The Daily Gamecock

Column: North Korea's concentration camps inexcusable

U.S. cannot let another holocaust continue

North Korea is at it again. Buried under headlines concerning missing passenger planes and Russian peninsula-grabbing, the world’s most unstable nuclear state sent 10 short-ranged rockets toward the Sea of Japan.

This, of course is nothing new. The cloistered nature of the regime lends itself to these temper tantrums.

It’s not as if they’re getting attention for anything else.

Except, perhaps, their intentional famines. And their constant threat to East Asian regional stability. And their repeated and numerous crimes against humanity. And their repeated flaunting of international nuclear disarmament law. (You get the picture.)

All of these crimes were meticulously outlined in the recent U.N. report on that prison-state. Hundreds of pages in length, it has compiled some of the worst offenses and has lengthy and reputable testimony from the few refugees to escape that country.

While the breadth and detail of the report should be praised, especially concerning a country as insular as North Korea, almost none of this information is new, at least in content.

We have known for a long time that North Korea is one of the few states that has operational concentration camps.

Let that sink in for a minute.

Right now, as you breath South Carolina’s (relatively) clear March air, a concentration camp exists somewhere on earth. Satellite photos of these camps (there are many) show what appear to be crematories.

In the middle of World War II, when Europe’s undesirables were being systematically murdered on the orders of a chubby loser with a death wish, the United States and their allies stood by and did nothing to stop this culling.

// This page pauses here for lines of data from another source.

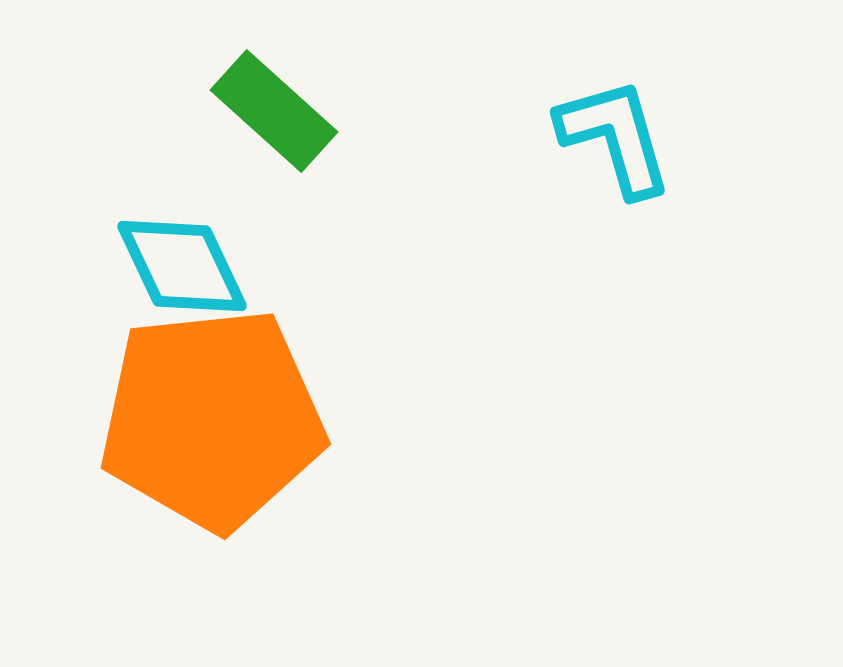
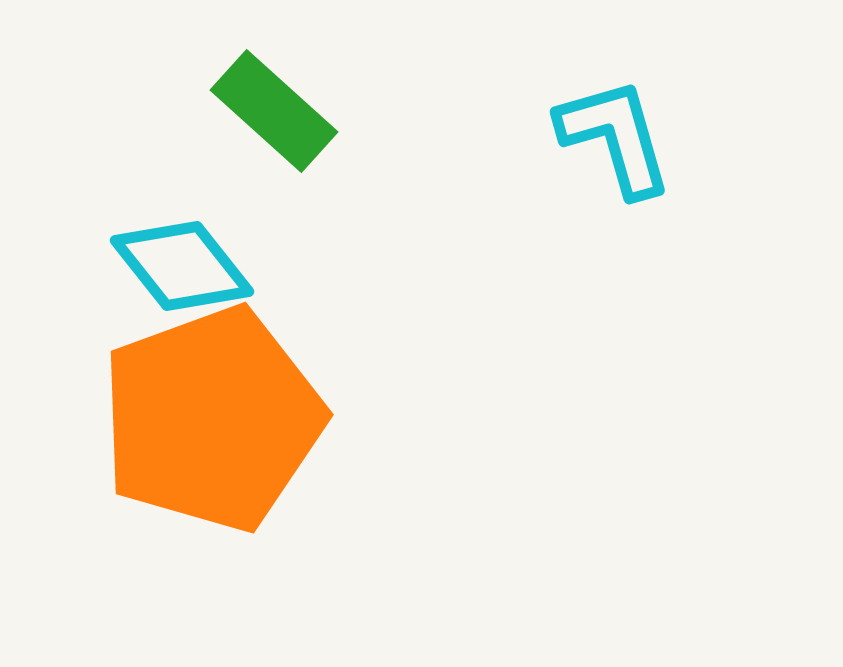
cyan diamond: rotated 13 degrees counterclockwise
orange pentagon: rotated 14 degrees counterclockwise
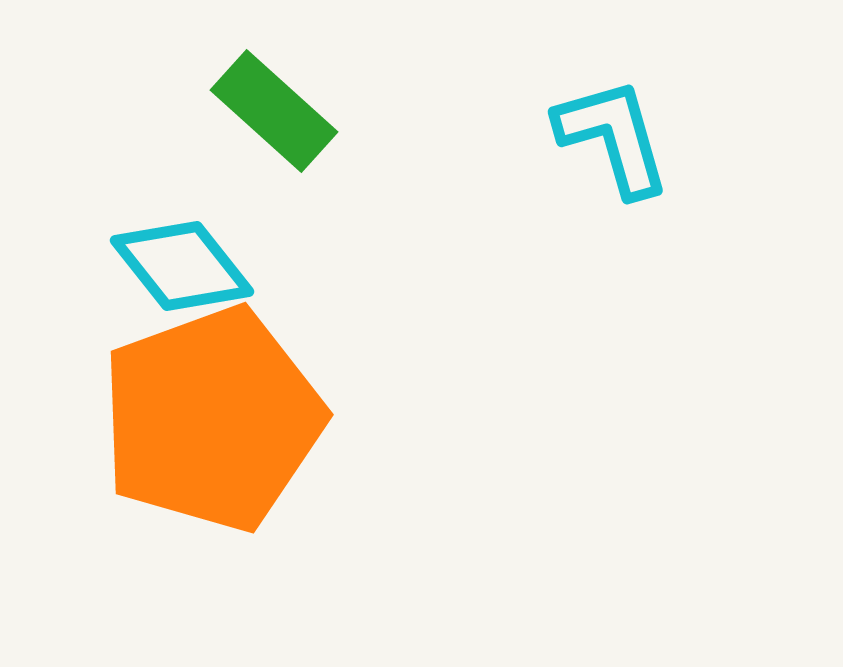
cyan L-shape: moved 2 px left
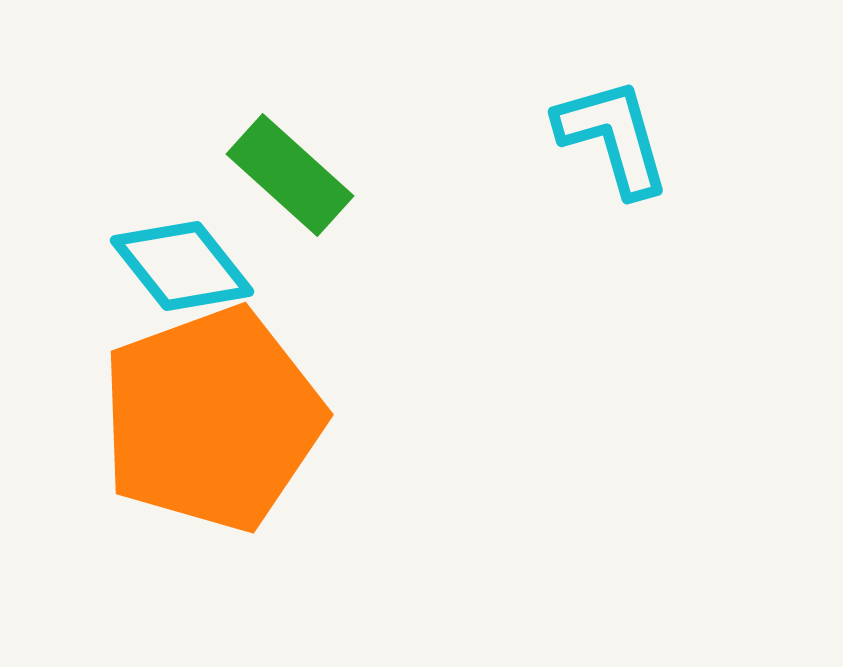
green rectangle: moved 16 px right, 64 px down
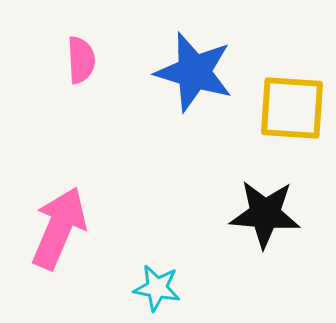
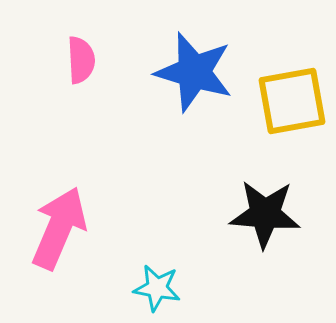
yellow square: moved 7 px up; rotated 14 degrees counterclockwise
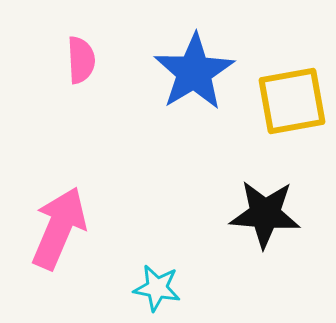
blue star: rotated 24 degrees clockwise
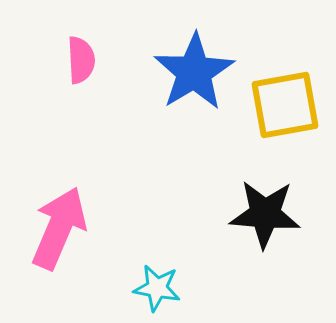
yellow square: moved 7 px left, 4 px down
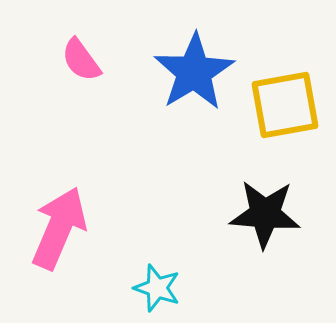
pink semicircle: rotated 147 degrees clockwise
cyan star: rotated 9 degrees clockwise
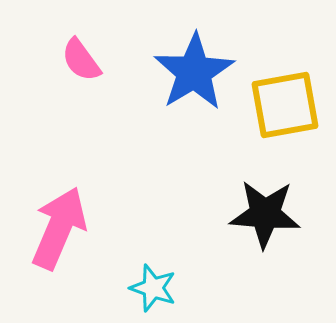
cyan star: moved 4 px left
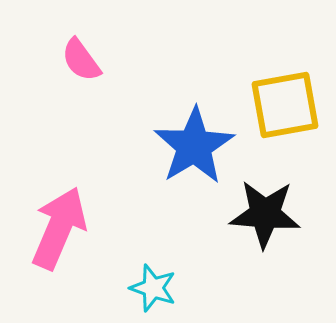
blue star: moved 74 px down
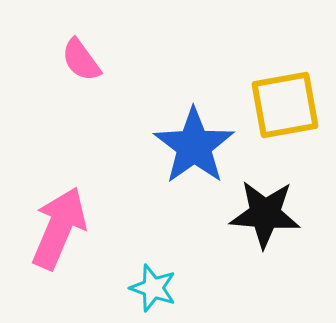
blue star: rotated 4 degrees counterclockwise
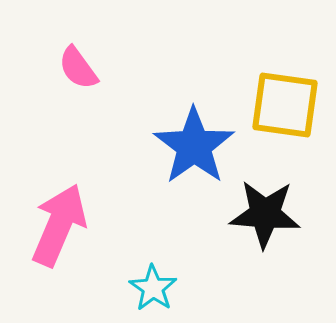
pink semicircle: moved 3 px left, 8 px down
yellow square: rotated 18 degrees clockwise
pink arrow: moved 3 px up
cyan star: rotated 15 degrees clockwise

There was no coordinated effort to bomb rail lines to the camps, or to stop the mass transport of human beings to their death in any way.

In my opinion, the prominence of teaching the Holocaust in post-war U.S. education is a guilt-laden response for this failure to act. “Since we can’t change the past,” the line seems to go, “at least we can prevent these atrocities from happening in the future.”

So what does the U.S. say to the world when it shuffles its feet in the face of North Korea’s concentration camps?

That holocaust can go unpunished, in the right circumstances.

If the country is allowed to pursue and develop nuclear weapons, like North Korea was for such a long time, they can enact a holocaust without the possibility of retribution. Again and again, we are reminded that North Korea is capable of destroying Seoul, the South Korean capital, overnight with conventional weapons. Should war break out, that city, a bastion of democracy in East Asia, would be the first to be bombed.

So where does that leave us?

The simple fact is that the North Korean regime can’t last for very much longer. It relies too much on China for economic stability. It is run by a stone-faced old guard who would like nothing more than to stab each other in the back to secure their political power.

In short, their time is coming. The only difference is our choice: whether we play a part in its destruction, or relegate our role to teaching our children how we failed to act.